Instructions to follow:
Below are records to give again exactly; omit each image they contain.

Source data:

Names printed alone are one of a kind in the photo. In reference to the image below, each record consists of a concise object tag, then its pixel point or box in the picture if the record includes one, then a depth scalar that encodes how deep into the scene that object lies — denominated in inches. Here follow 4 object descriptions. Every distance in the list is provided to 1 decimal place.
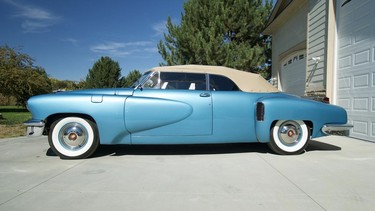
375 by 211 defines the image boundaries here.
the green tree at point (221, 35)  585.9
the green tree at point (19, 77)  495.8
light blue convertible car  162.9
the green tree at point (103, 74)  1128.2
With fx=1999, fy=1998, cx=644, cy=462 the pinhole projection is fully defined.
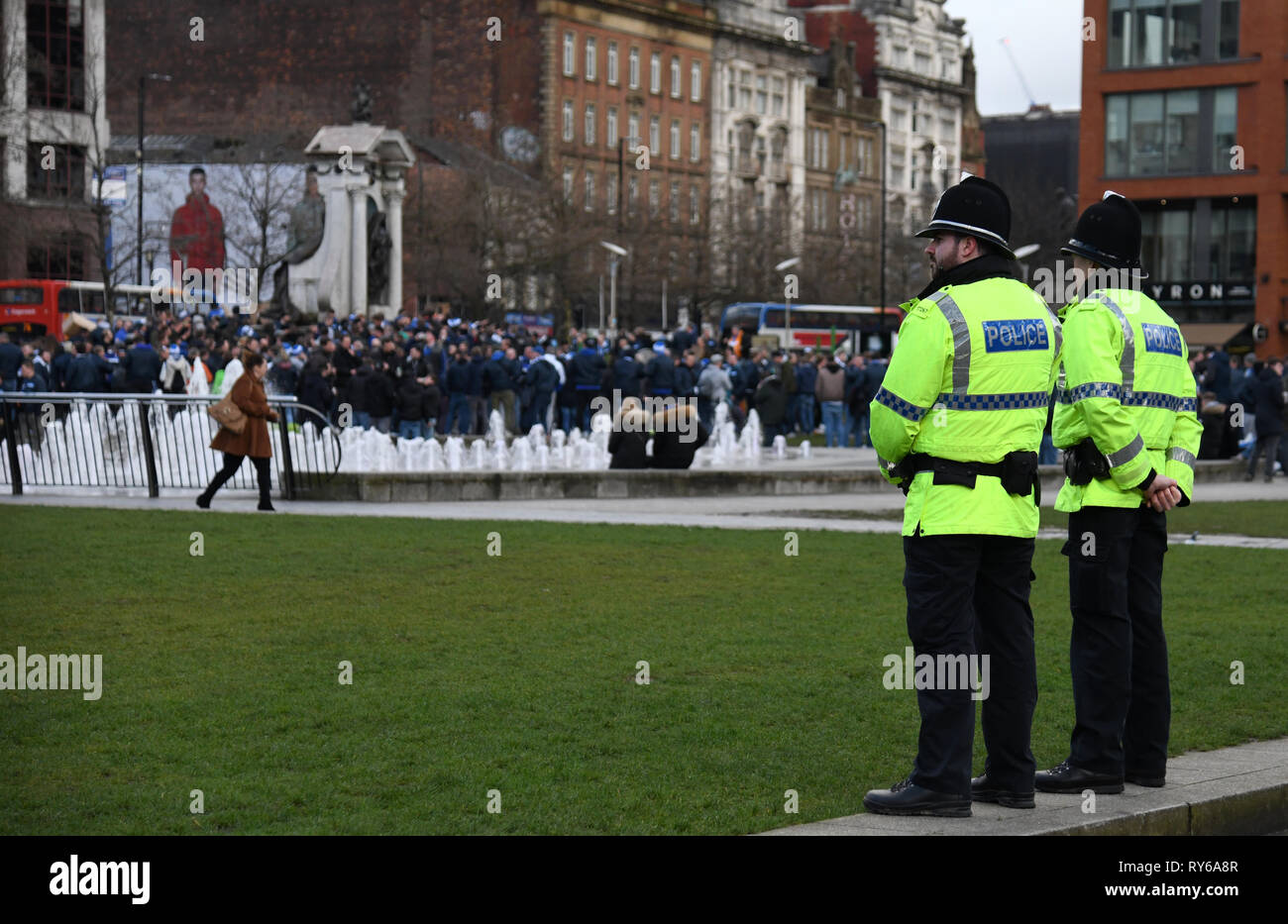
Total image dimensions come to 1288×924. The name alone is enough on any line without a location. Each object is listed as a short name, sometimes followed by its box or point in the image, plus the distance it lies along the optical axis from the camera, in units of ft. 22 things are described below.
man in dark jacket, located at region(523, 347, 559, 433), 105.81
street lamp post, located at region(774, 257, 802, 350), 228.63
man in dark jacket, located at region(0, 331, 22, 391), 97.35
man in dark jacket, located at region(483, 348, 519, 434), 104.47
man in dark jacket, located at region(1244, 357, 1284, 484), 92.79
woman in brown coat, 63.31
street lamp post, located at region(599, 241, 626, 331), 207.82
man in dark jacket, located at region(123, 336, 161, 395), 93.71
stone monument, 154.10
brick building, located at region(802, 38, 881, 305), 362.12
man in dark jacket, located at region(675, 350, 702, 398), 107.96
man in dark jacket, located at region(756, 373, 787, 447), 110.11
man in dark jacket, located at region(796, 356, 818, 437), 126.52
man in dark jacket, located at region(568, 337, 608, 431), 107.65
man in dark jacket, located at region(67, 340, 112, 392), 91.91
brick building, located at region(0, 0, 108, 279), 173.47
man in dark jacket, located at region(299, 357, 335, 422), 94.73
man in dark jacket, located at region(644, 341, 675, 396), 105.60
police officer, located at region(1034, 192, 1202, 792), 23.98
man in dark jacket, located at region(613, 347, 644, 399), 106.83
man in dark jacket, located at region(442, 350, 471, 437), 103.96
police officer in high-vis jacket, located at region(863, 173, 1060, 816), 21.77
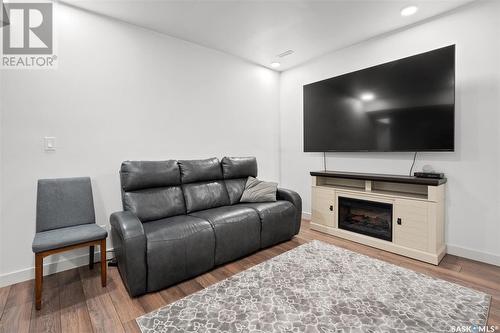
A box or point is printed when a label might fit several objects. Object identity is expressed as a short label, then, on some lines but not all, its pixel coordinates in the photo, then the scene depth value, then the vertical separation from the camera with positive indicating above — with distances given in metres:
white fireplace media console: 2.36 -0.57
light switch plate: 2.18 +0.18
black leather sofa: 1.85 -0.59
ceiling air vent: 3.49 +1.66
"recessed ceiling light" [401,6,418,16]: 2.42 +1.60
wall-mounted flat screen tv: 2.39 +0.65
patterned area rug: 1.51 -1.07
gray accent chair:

Output of the task:
Names printed alone are one of a kind in the photo. In reference to the image below, each record consists of a concise object tag, then its pixel point or box in the picture if the record includes one, then a depth scalar that encodes how deep into the scene that object lies — denominated in inches. Here follow 4 object descriptions. Every distance in the list is provided to 1 decimal place.
375 by 211 defines the image boundaries here.
the green tree at point (221, 35)  585.9
the green tree at point (19, 77)  495.8
light blue convertible car  162.9
the green tree at point (103, 74)  1128.2
With fx=1999, fy=1998, cx=644, cy=462 the pinhole projection is fully defined.
Total image dimensions come to 1288×924. The name alone is enough on any line without a location. Each object is listed as a short name, sometimes followed by its box or point in the image, plus the distance it lies along the optical axis from the camera, in units of ft. 22 things are described below.
man in dark jacket, located at region(523, 347, 559, 433), 105.81
street lamp post, located at region(774, 257, 802, 350), 228.63
man in dark jacket, located at region(0, 331, 22, 391), 97.35
man in dark jacket, located at region(483, 348, 519, 434), 104.47
man in dark jacket, located at region(1244, 357, 1284, 484), 92.79
woman in brown coat, 63.31
street lamp post, located at region(599, 241, 626, 331), 207.82
man in dark jacket, located at region(123, 336, 161, 395), 93.71
stone monument, 154.10
brick building, located at region(802, 38, 881, 305), 362.12
man in dark jacket, located at region(675, 350, 702, 398), 107.96
man in dark jacket, located at region(756, 373, 787, 447), 110.11
man in dark jacket, located at region(796, 356, 818, 437), 126.52
man in dark jacket, located at region(568, 337, 608, 431), 107.65
man in dark jacket, located at region(67, 340, 112, 392), 91.91
brick building, located at region(0, 0, 108, 279), 173.47
man in dark jacket, located at region(299, 357, 335, 422), 94.73
man in dark jacket, located at region(644, 341, 675, 396), 105.60
police officer, located at region(1034, 192, 1202, 792), 23.98
man in dark jacket, located at region(613, 347, 644, 399), 106.83
man in dark jacket, located at region(442, 350, 471, 437), 103.96
police officer in high-vis jacket, located at region(863, 173, 1060, 816), 21.77
A box or point is printed when a label might fit several objects. Object identity is expressed as a short label, then, on some lines but not all, its pixel coordinates in the photo, then the scene depth value, then the vertical separation from the camera with positive indicating above — with distances given in metres:
white fireplace media console: 2.36 -0.57
light switch plate: 2.18 +0.18
black leather sofa: 1.85 -0.59
ceiling air vent: 3.49 +1.66
"recessed ceiling light" [401,6,418,16]: 2.42 +1.60
wall-mounted flat screen tv: 2.39 +0.65
patterned area rug: 1.51 -1.07
gray accent chair:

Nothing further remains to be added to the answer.